Saturday, February 09, 2008

The Choir: Boys Don't Sing


If last weeks episode of this fascinating series was about calling, this week was about how you train and develop a team to multiply your own ministry and influence. The boys choir at the Lancaster school, Leicester (confused already?) had a healthy number of recruits, but getting them to sing was a further challenge.


I liked the way that Gareth, the singing teacher, not only kept looking for individual talent, but he also kept putting a vision in front of them, a challenge to rise to - of singing at the end of term show, with solo parts for those who came forward. Again, through setting the bar high, he actually got more out of the lads than if he'd been woolly and accepted less.


We also had a great example of the boys themselves becoming the evangelists. Gareth had identified Mr Foreman, the head of year 9 & 10, as the gatekeeper in the school, the 'alpha male'. Maybe Jesus might have called him the 'man of peace' - the one who's welcome gives you a base for ministry and outreach. In a breathtakingly bold move, (and we're left unclear about whose idea this was), some of the boys go into Foremans class and sing a song about him being a hypocrite unless he joins the choir. After months of resistance, he gives in, goes to Gareth for singing lessons, and takes his place in the staff choir. The boys prove more effective at evangelism than Gareth is, and that's a great secret in leadership. Most of the stuff that needs doing will be done better by other people than by you. The trick is to motivate and mobilise them.


The end of the episode was a brilliant bit of symbolism. Sport is the spiritual heart of the school, so Gareth got together a staff choir, browbeat the (all male) PE staff into being part of it, and had them sing as part of the sports day. This reminded me of Christian missionaries building churches over the pagan sites in ancient Britain. Find where the energy is and go there with the message, rather than set up somewhere else and try to call people over to you. It made a great statement on 2 levels: 1 that the staff were prepared to sing and 2 that singing is as much at the heart of what it is to in this school as sport.

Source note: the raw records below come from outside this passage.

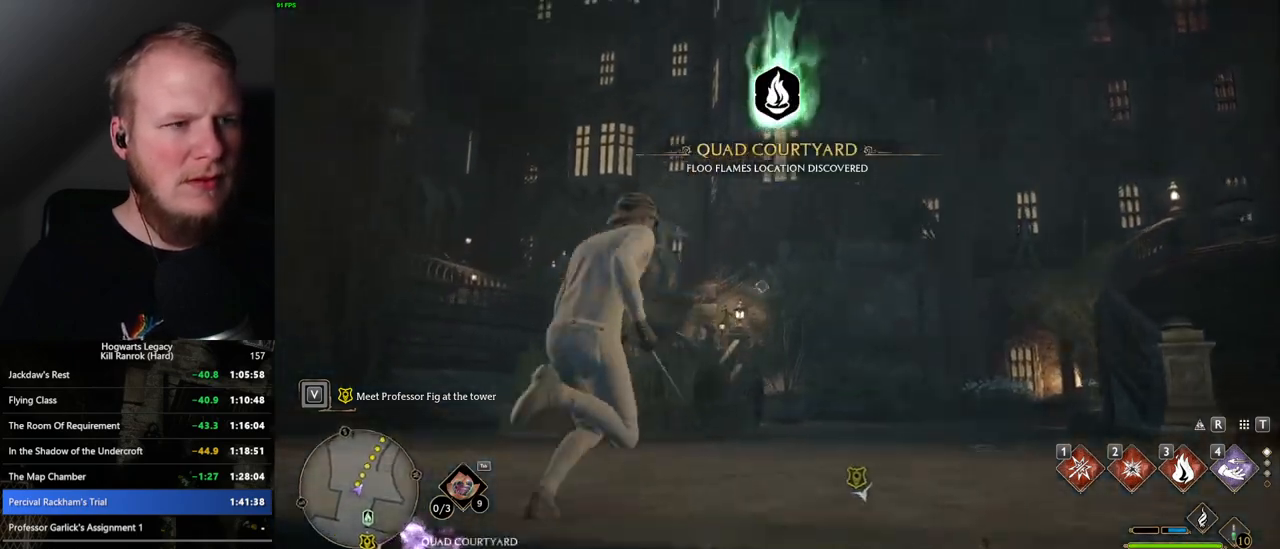
{"keys": ["d", "w"], "mouse": [], "events": [[367, "d", "down"]]}
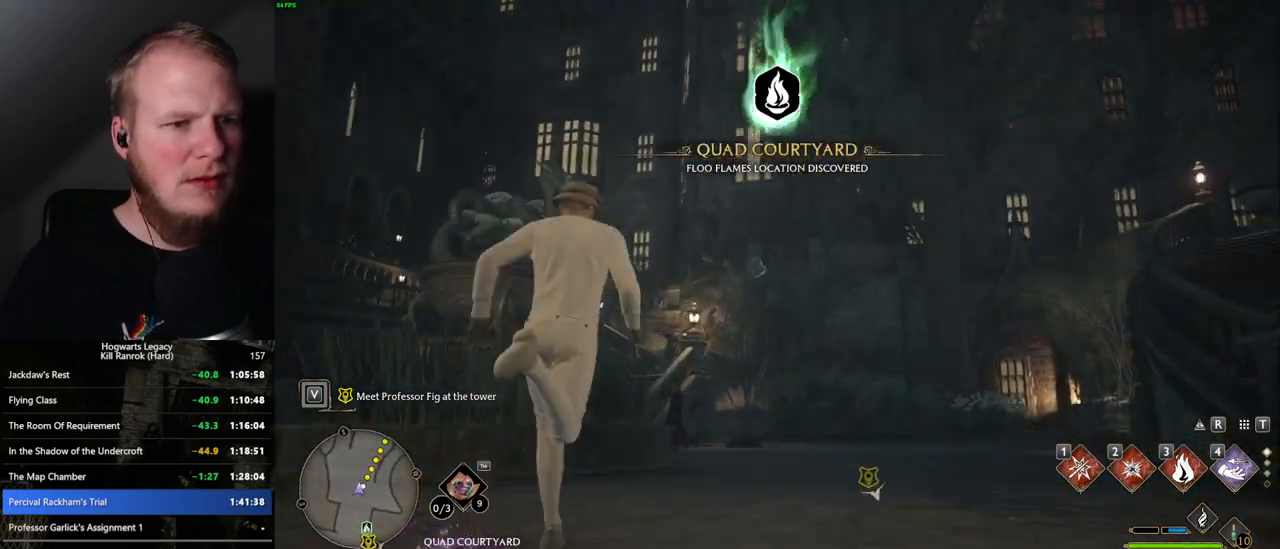
{"keys": ["w"], "mouse": [], "events": [[67, "d", "up"], [167, "4", "down"], [284, "4", "up"]]}
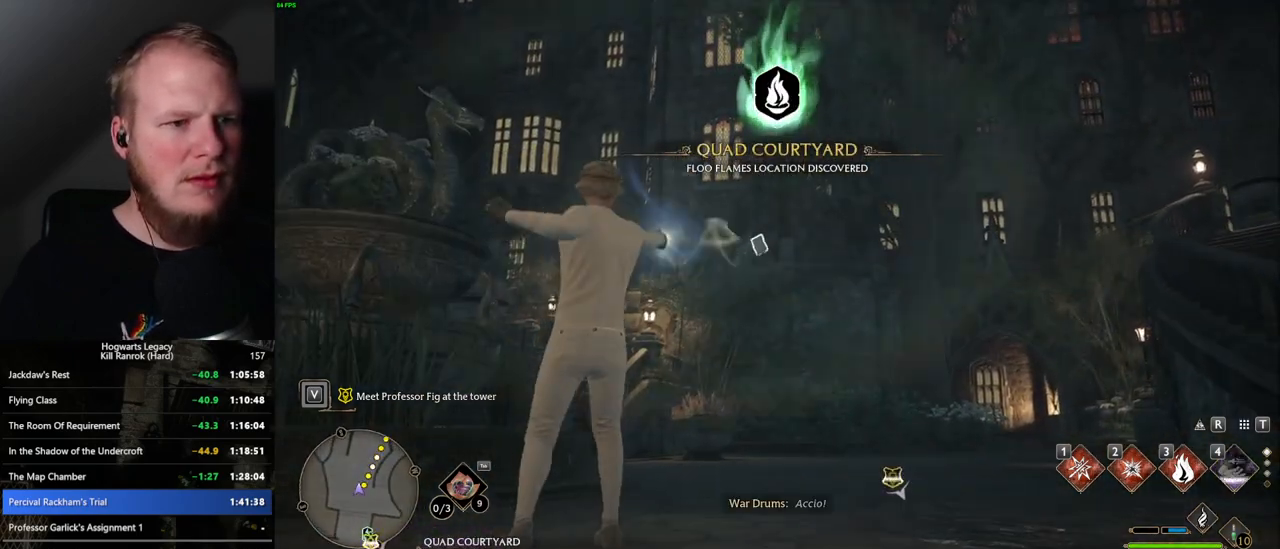
{"keys": ["w"], "mouse": [], "events": []}
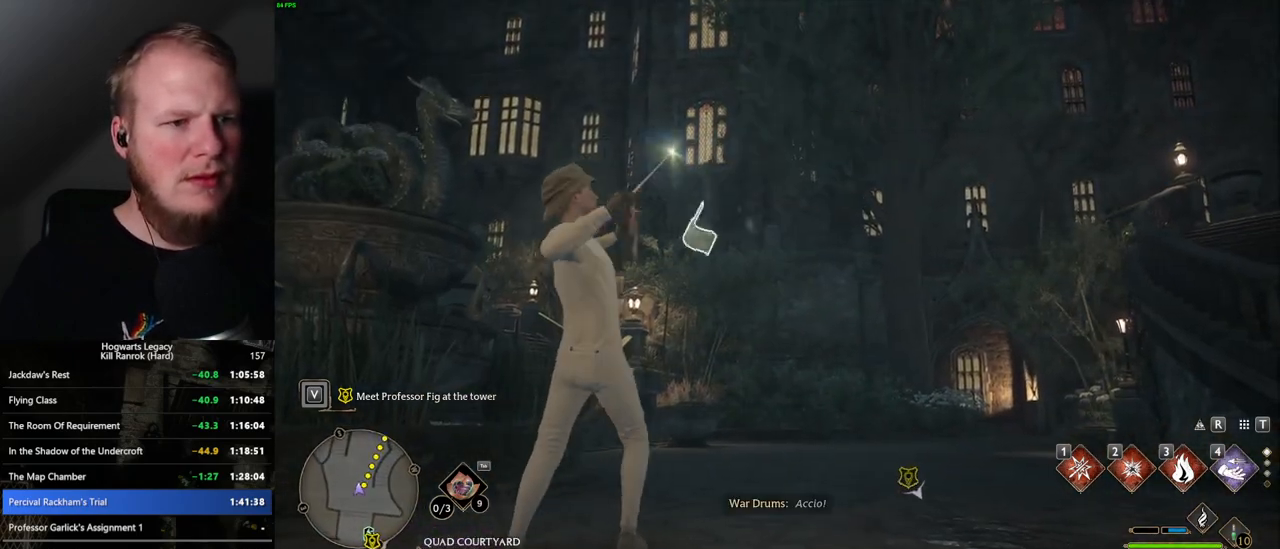
{"keys": [], "mouse": [], "events": [[117, "w", "up"]]}
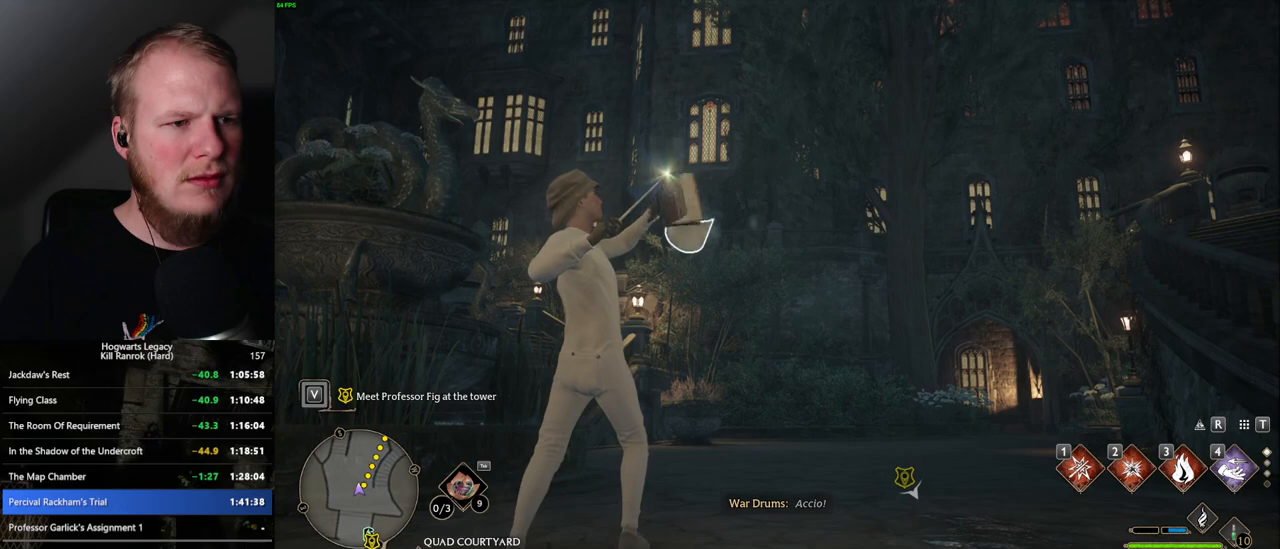
{"keys": [], "mouse": [], "events": []}
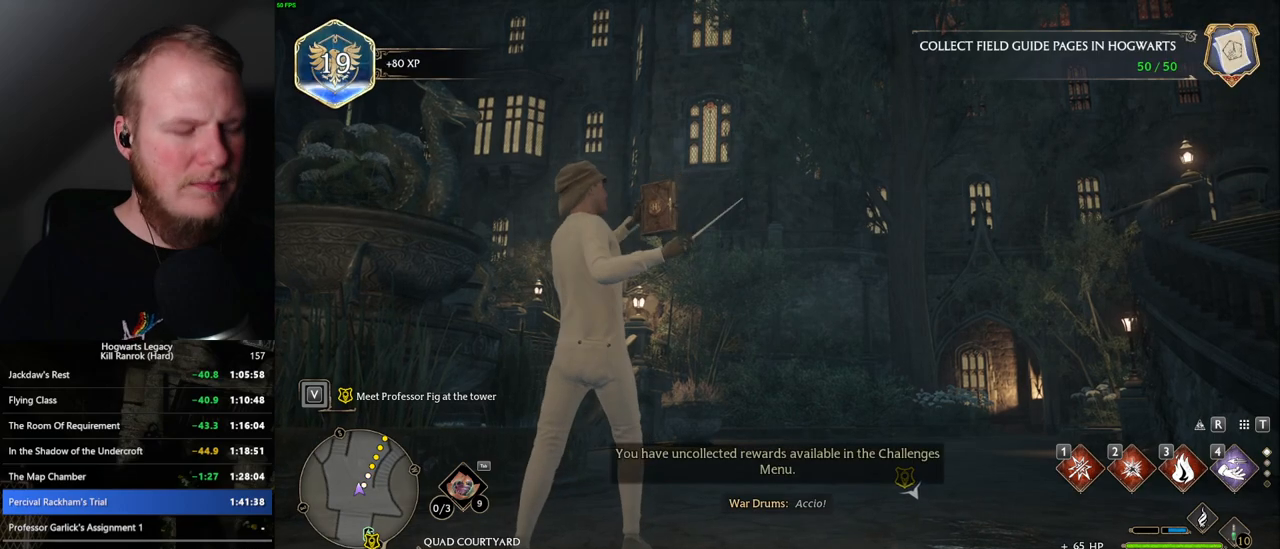
{"keys": [], "mouse": [], "events": [[84, "w", "down"], [300, "w", "up"]]}
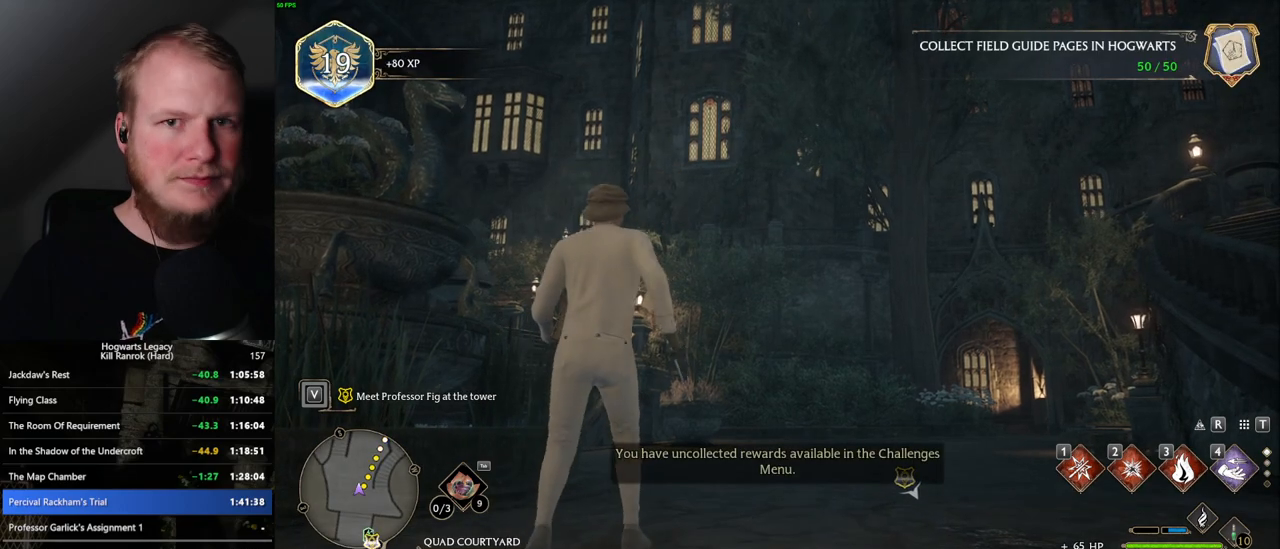
{"keys": [], "mouse": [], "events": [[150, "m", "down"], [284, "m", "up"]]}
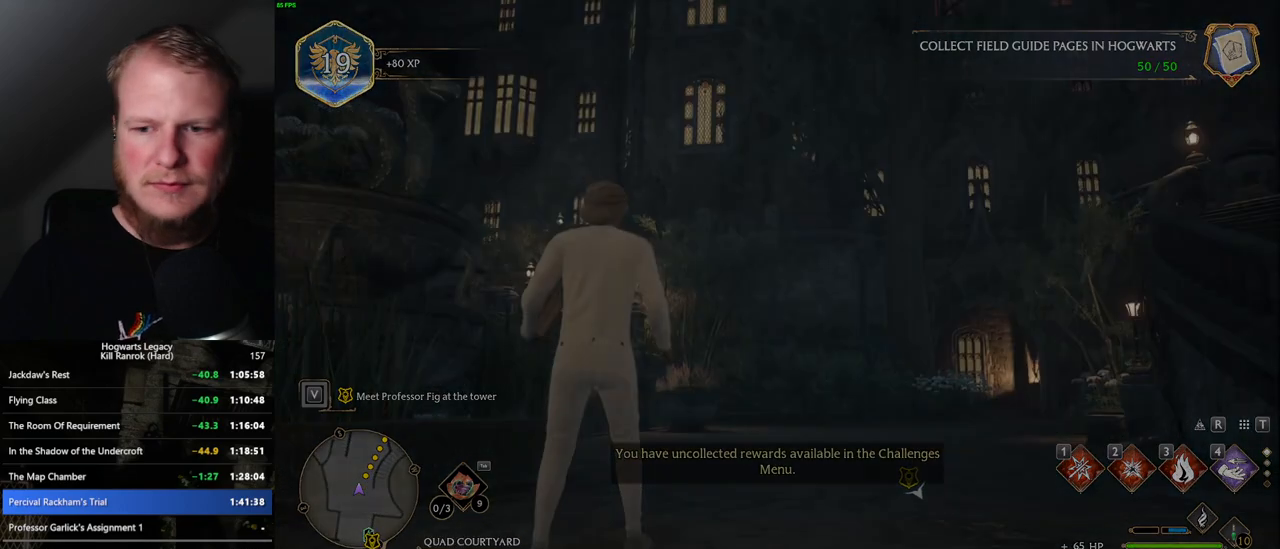
{"keys": [], "mouse": [], "events": []}
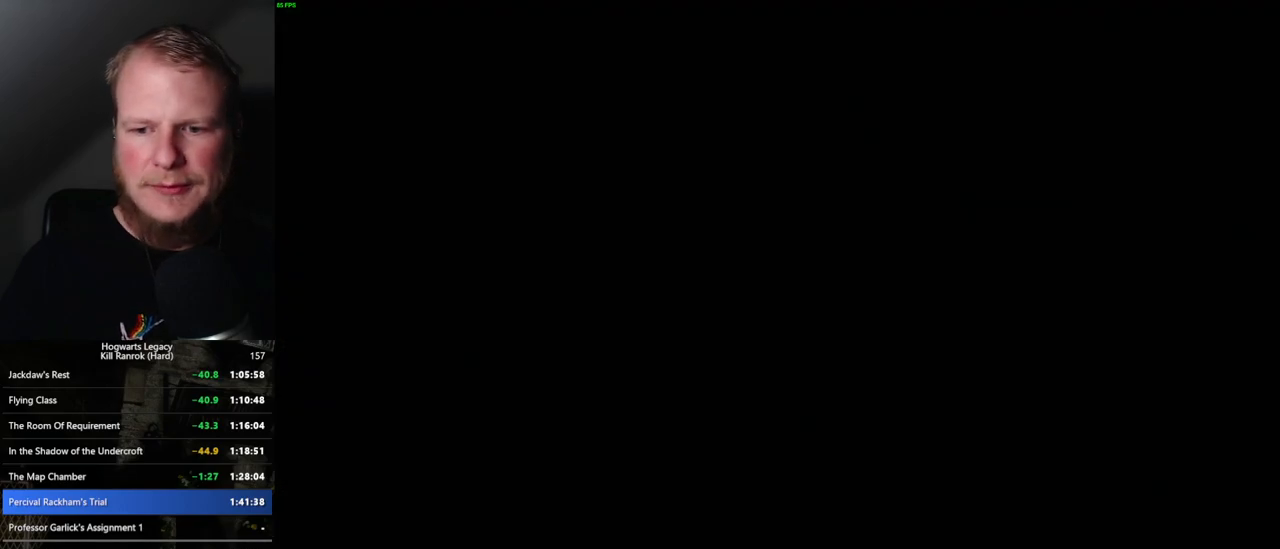
{"keys": [], "mouse": [], "events": []}
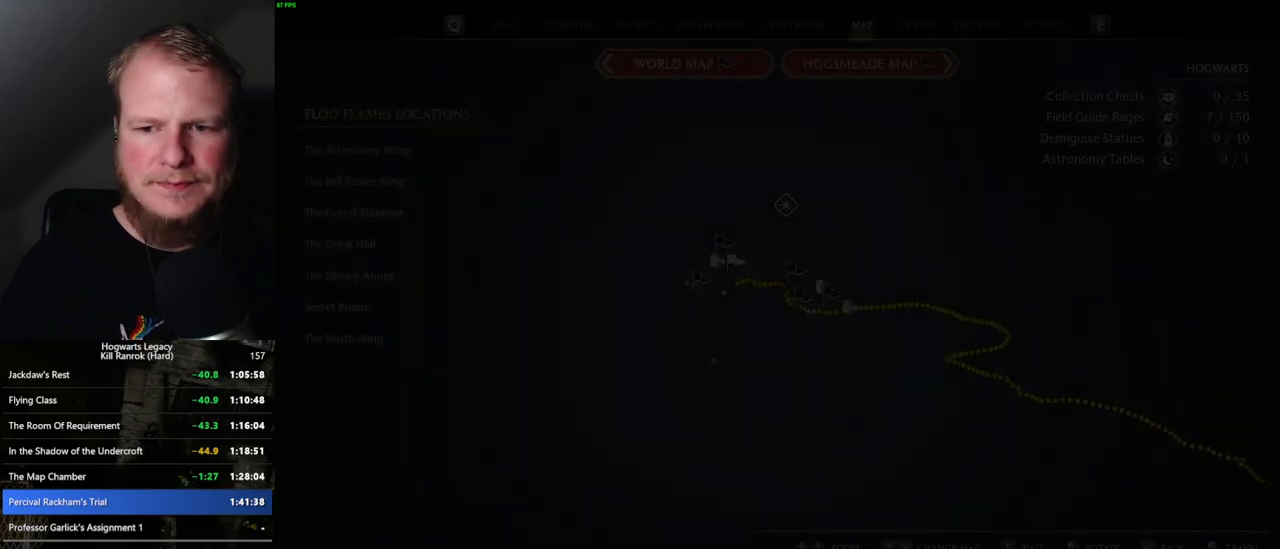
{"keys": [], "mouse": [], "events": []}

I would imagine that the boys in the school see Christianity on pretty much of a par with singing - limp, girly, not something they'd want to be seen doing. There is so much to learn from seeing how 1 teacher, bravely and successfully, changes the whole culture of a school. It was also interesting to see that at the end, after the boys had performed succesfully at the school show, that amongst Gareths congratulations was more exhortation - you can still get better, do better, raise the bar. Again, that's discipleship. It's not a few weeks practice for one performance, it's continual growth in grace, and rising to the challenges that Jesus sets. I just see so much in common between this series and the way Jesus calls, trains, equips and releases disciples.